Personal information
- Born: October 10, 2003 (age 22) Encinitas, California, U.S.
- Home town: Carlsbad, California, U.S.

Sport
- Country: United States
- Sport: Snowboarding
- Event: Half pipe
- Club: Mammoth Mountain Snowboard Team

= Tessa Maud =

American professional snowboarder

Tessa Maud (born October 10, 2003) is an American professional snowboarder, specializing in half pipe. Maud was named to the US Team for the 2022 Winter Olympics, finishing 16th. She also competed in the 2020 Winter Youth Olympics, and has earned two silver medals at the Junior World Championships.

== Early life ==
At the age of seven, Maud joined the local Mammoth Mountain Snowboard Team (MMSST). Her parents are also avid snowboarders.

== Career ==
In 2018, she was named to the Team USA snowboarding Rookie Squad.

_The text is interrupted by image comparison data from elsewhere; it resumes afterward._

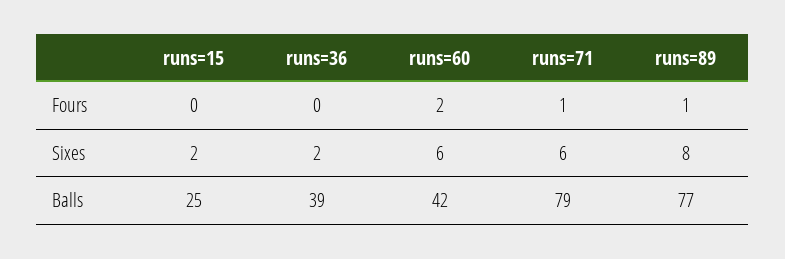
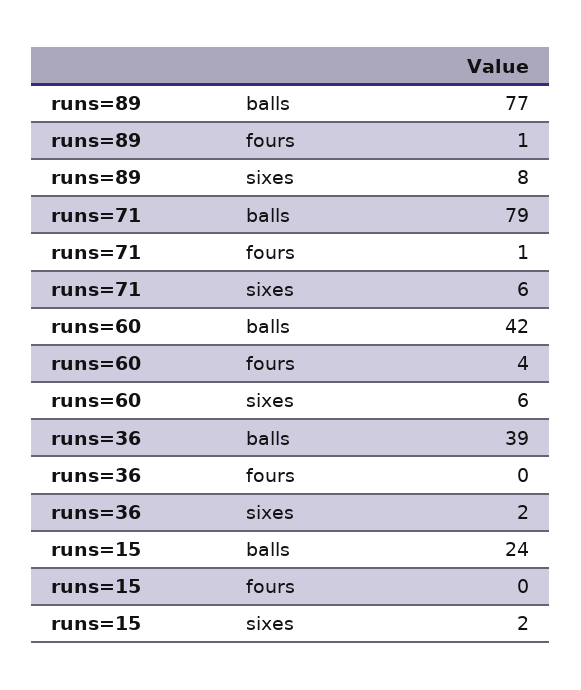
runs=60, Fours: 2 -> 4
runs=15, Balls: 25 -> 24

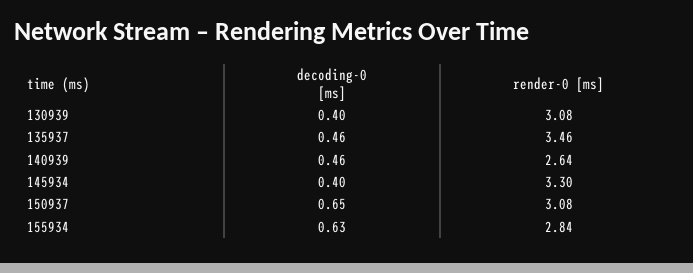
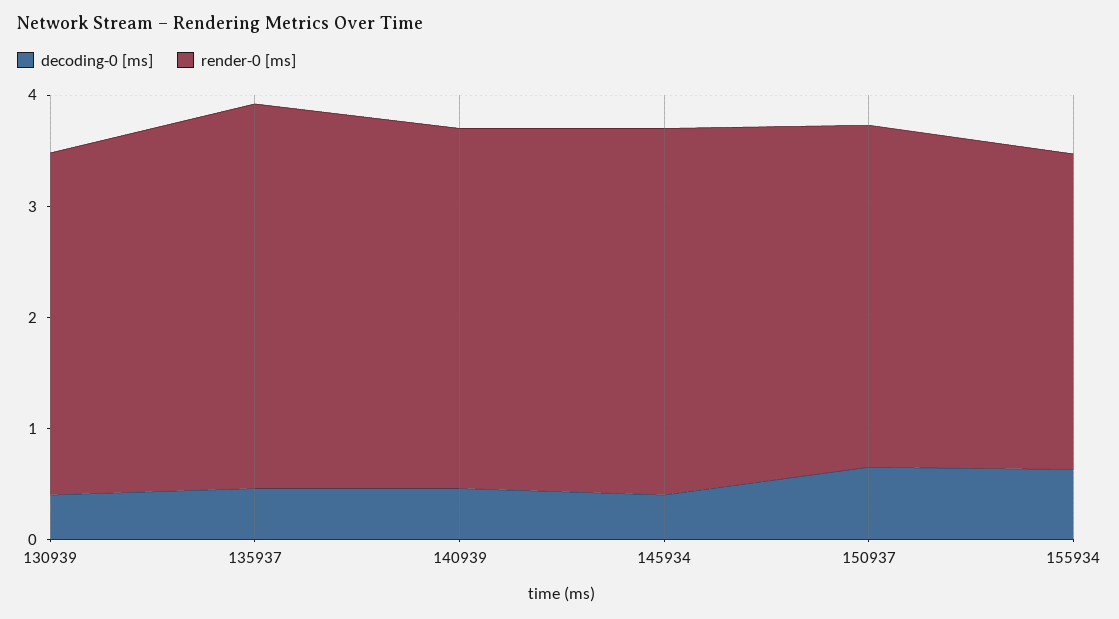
render-0 [ms], 140939: 2.64 -> 3.2

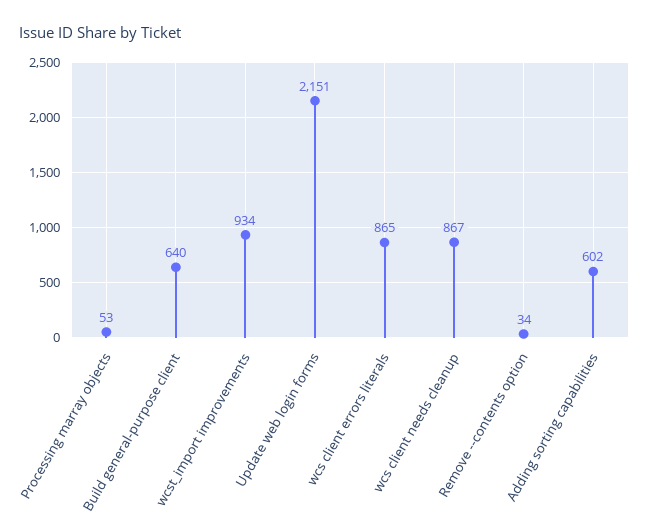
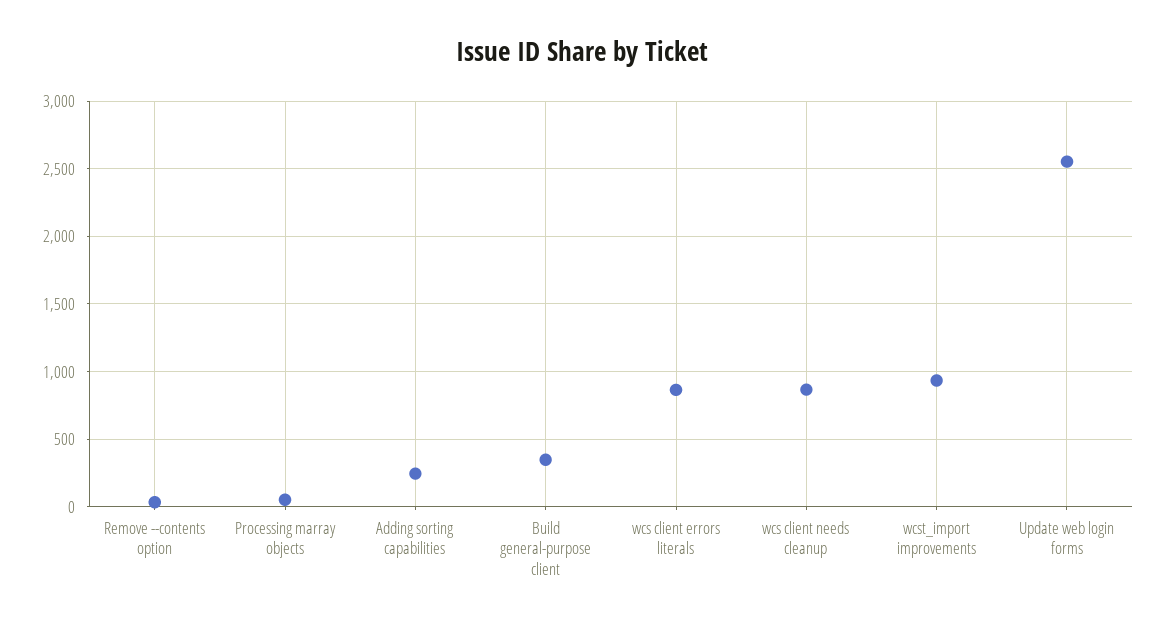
Build general-purpose client: 640 -> 350
Update web login forms: 2151 -> 2550
Adding sorting capabilities: 602 -> 250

===2022 Winter Olympics===
On January 21, 2022, Team USA announced that she had been selected to represent the United States at the 2022 Winter Olympics in Beijing, China, her first Winter Olympics. She finished sixteenth in the women's halfpipe, missing qualifying for the finals, which required finishing in the top twelve. During the games, Maud praised the dining experiences she had in the country, stating that Chinese cuisine is "hands down the best she's ever had".